Expecting that many people to get the assistance they need to explore their options, choose the right plan for their family, and pay their first premium before December 15 seemed to us to be a recipe for very substantial problems, even if the state and federal computer systems were working properly. Unfortunately, the online version of the federal Marketplace has had extensive problems getting going, and the state doesn’t anticipate having its computer programing done until late November. Even then, the state concedes that it won’t be able to correctly determine eligibility for many of the people that it will remove from BadgerCare at the end of the year. (See this WCCF blog post.)At about the beginning of December, tens of thousands of BadgerCare participants will get termination letters from the state saying they have until December 15 to reapply through the Marketplace, verify their eligibility, and pay their first premium for private coverage. The state seems relatively unconcerned that some of the people receiving those notices will actually be below the poverty level under the new eligibility standards – arguing that they can be restored to BadgerCare coverage when they apply to the Marketplace. Yet even if the federal computer problems are resolved in the next couple of weeks, expecting all the people being removed from BadgerCare to navigate the new enrollment process by December 15 seems extremely unrealistic.

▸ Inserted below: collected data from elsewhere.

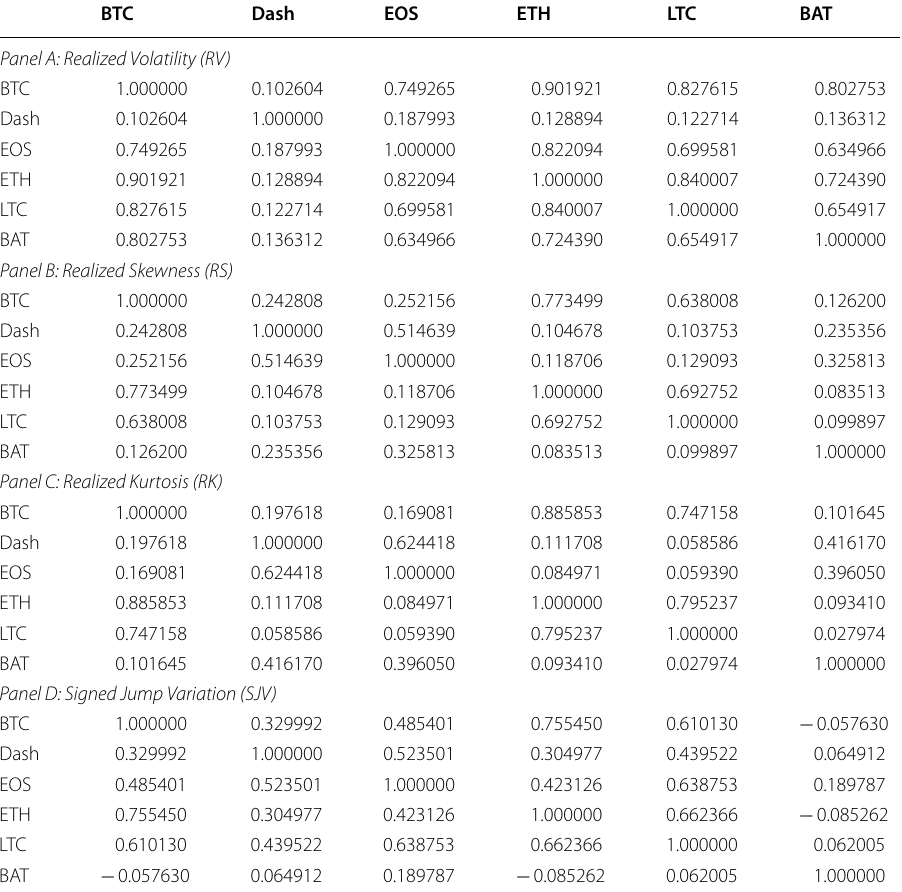
Table 2 Unconditional correlation matrix of daily realized moments BTC Dash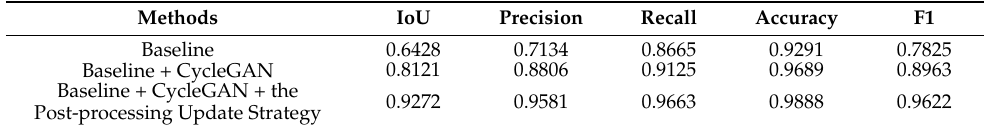
Table 9. Ablation experiments of the proposed update algorithm on the Beijing Huairou district land survey dataset.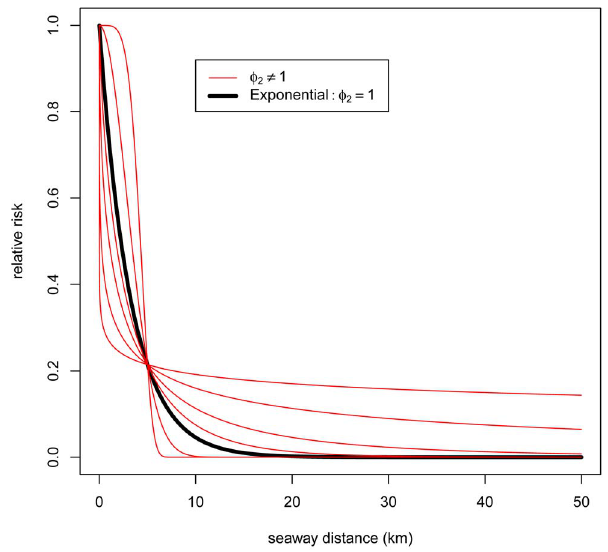
Figure 3. A selection of possible shapes for the relative effect of the seaway distance for various values of the w 2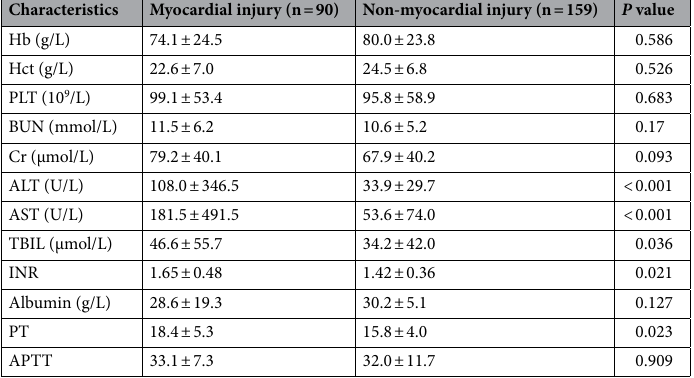
Characteristics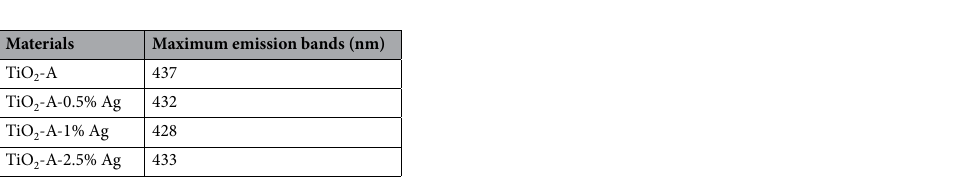
Table 6. Maximum emission bands of pristine TiO 2 -A and modified with Ag NPs.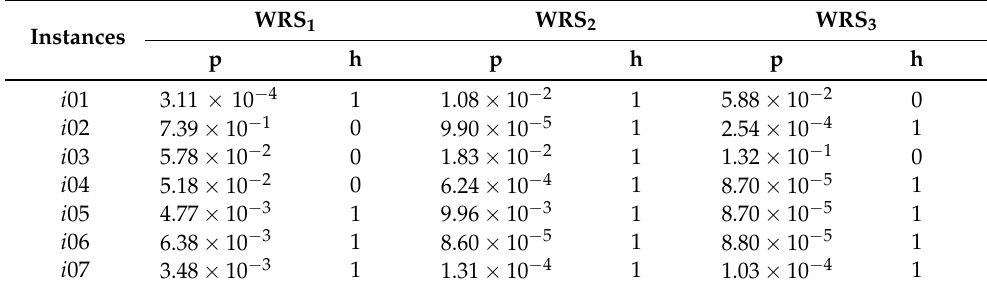
Table 4. The WRS test of different combinatorial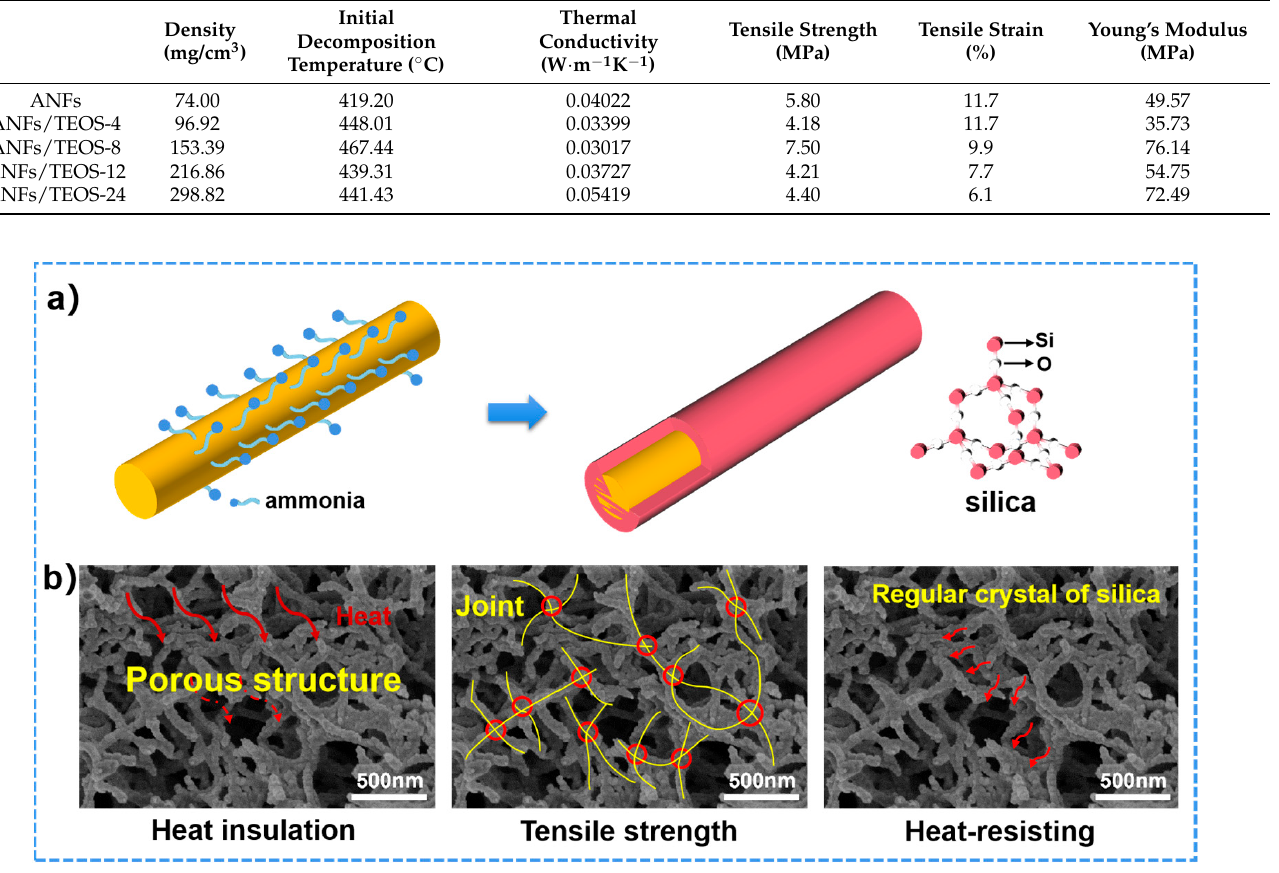
Table 1. Density, initial decomposition temperature, thermal conductivity, tensile strength, and Young’s modulus of ANFs and ANFs/TEOS aerogels.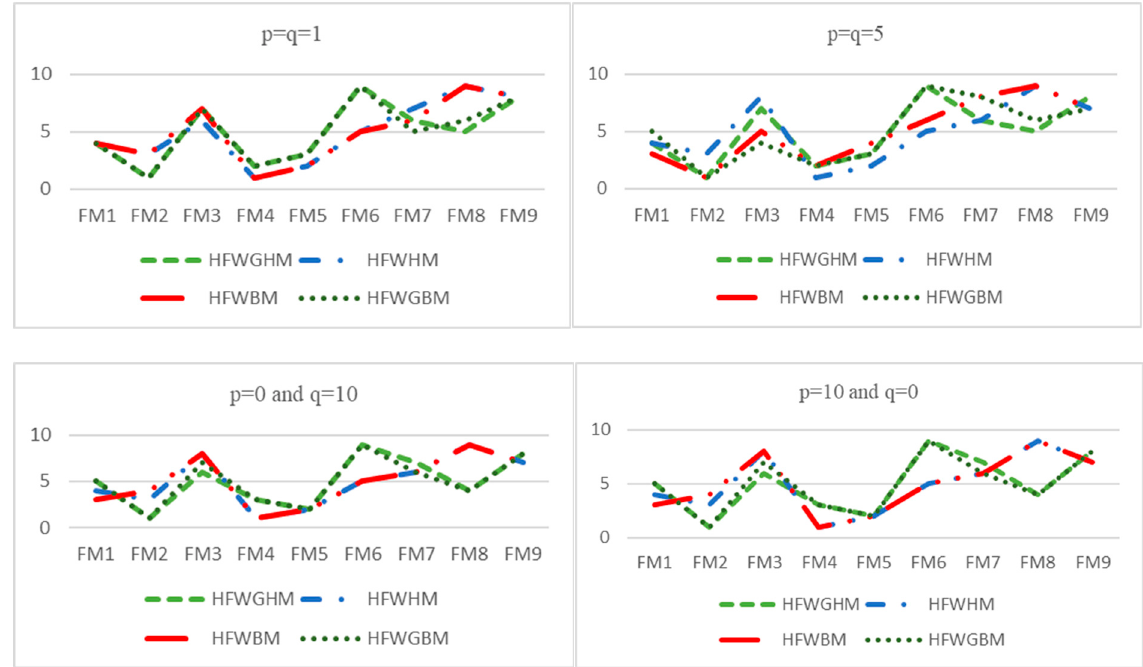
Figure 5. The results of comparison analysis.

For those reasons and others, an editorial this week in the Milwaukee Journal Sentinel endorsed WCCF’s recommendation that “legislators should change the law so they can delay by a couple of months when the 92.000 people are moved from BadgerCare to private plans.” As the editorial states: “That would immediately lower the number of people trying to sign up for insurance on the exchange and give state officials more time to ensure people are properly transitioned from BadgerCare to private plans.”
We still strongly support the Affordable Care Act, which has already made substantial improvements, such as greatly expanding access to insurance for young adults, removing coverage restrictions in private insurance, and removing fees for preventive care. It’s extremely frustrating that computer problems are delaying the process of giving people access to coverage through the new Marketplace, but those issues are similar to the challenges that created rough going for the Medicare prescription drug coverage in its early stages.
The computer problems will eventually be sorted out, but in the meantime state lawmakers could and should change the timing of the changes to BadgerCare, in order to take some pressure off the snarled application process and avoid substantially increasing the number of uninsured Wisconsinites.